■ What to do: Find the lines of the material below that include the string "moved", then copy each one.

■ ■ ■

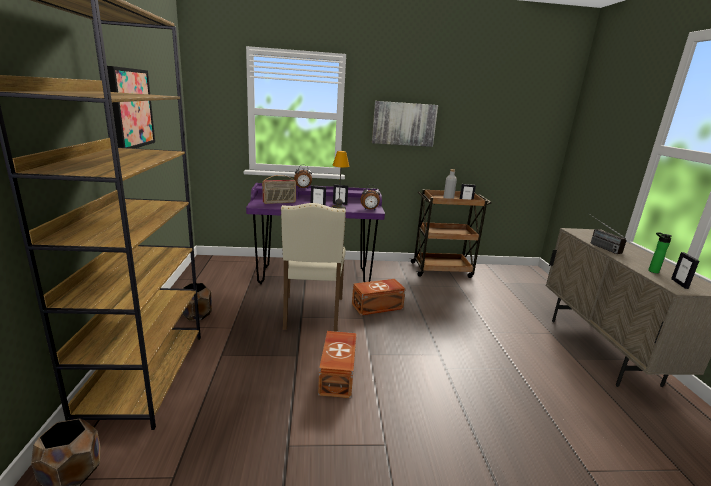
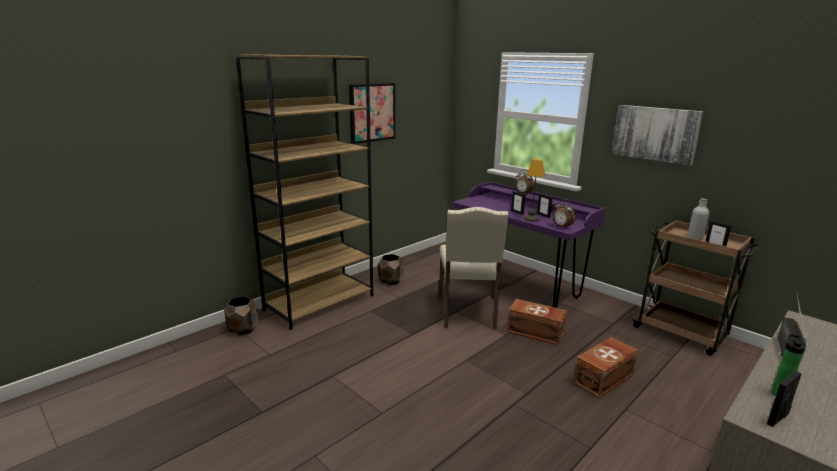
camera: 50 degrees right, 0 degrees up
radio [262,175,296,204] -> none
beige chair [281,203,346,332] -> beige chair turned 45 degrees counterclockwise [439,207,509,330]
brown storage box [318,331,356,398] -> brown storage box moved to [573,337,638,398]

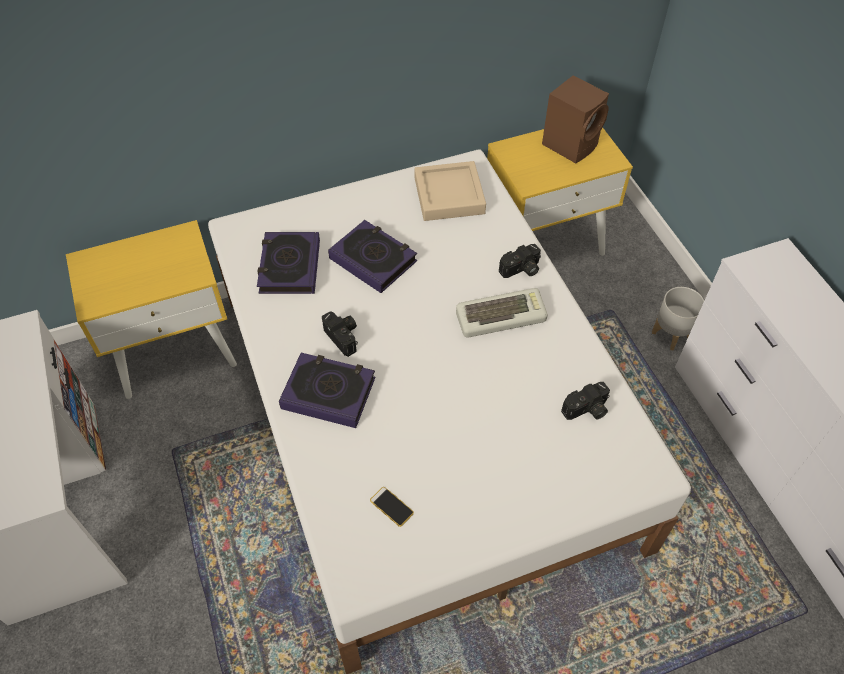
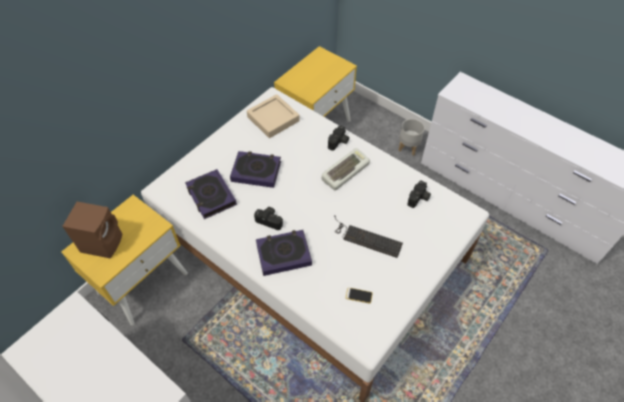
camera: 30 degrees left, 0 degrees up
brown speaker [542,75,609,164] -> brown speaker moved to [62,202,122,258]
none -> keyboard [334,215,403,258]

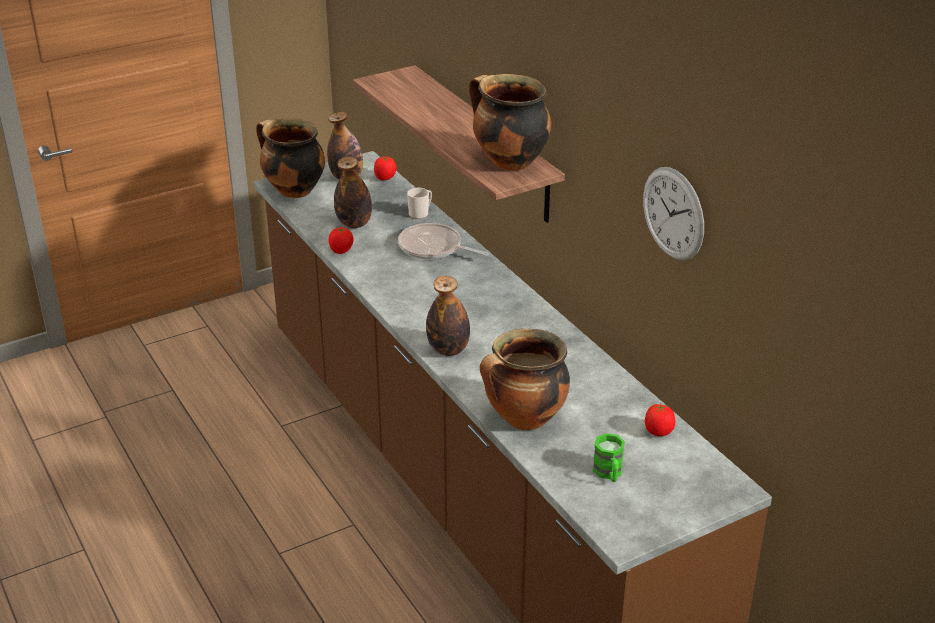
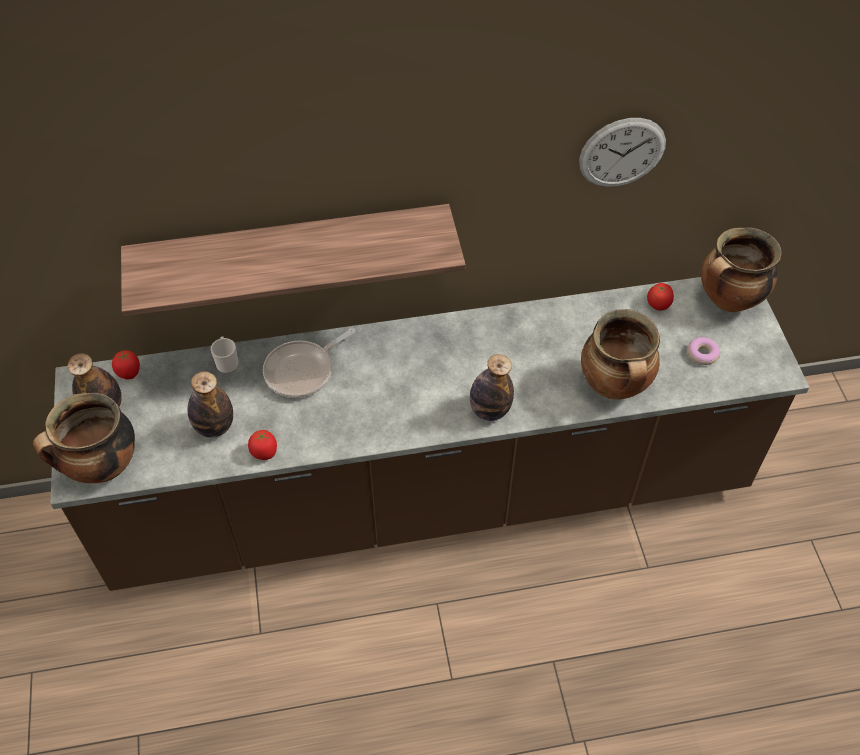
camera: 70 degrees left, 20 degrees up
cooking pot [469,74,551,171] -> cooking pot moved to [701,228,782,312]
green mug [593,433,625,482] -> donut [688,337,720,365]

■ ■ ■

■ Result for this exercise:
brown storage box [318,331,356,398] -> brown storage box moved to [573,337,638,398]
brown speaker [542,75,609,164] -> brown speaker moved to [62,202,122,258]
cooking pot [469,74,551,171] -> cooking pot moved to [701,228,782,312]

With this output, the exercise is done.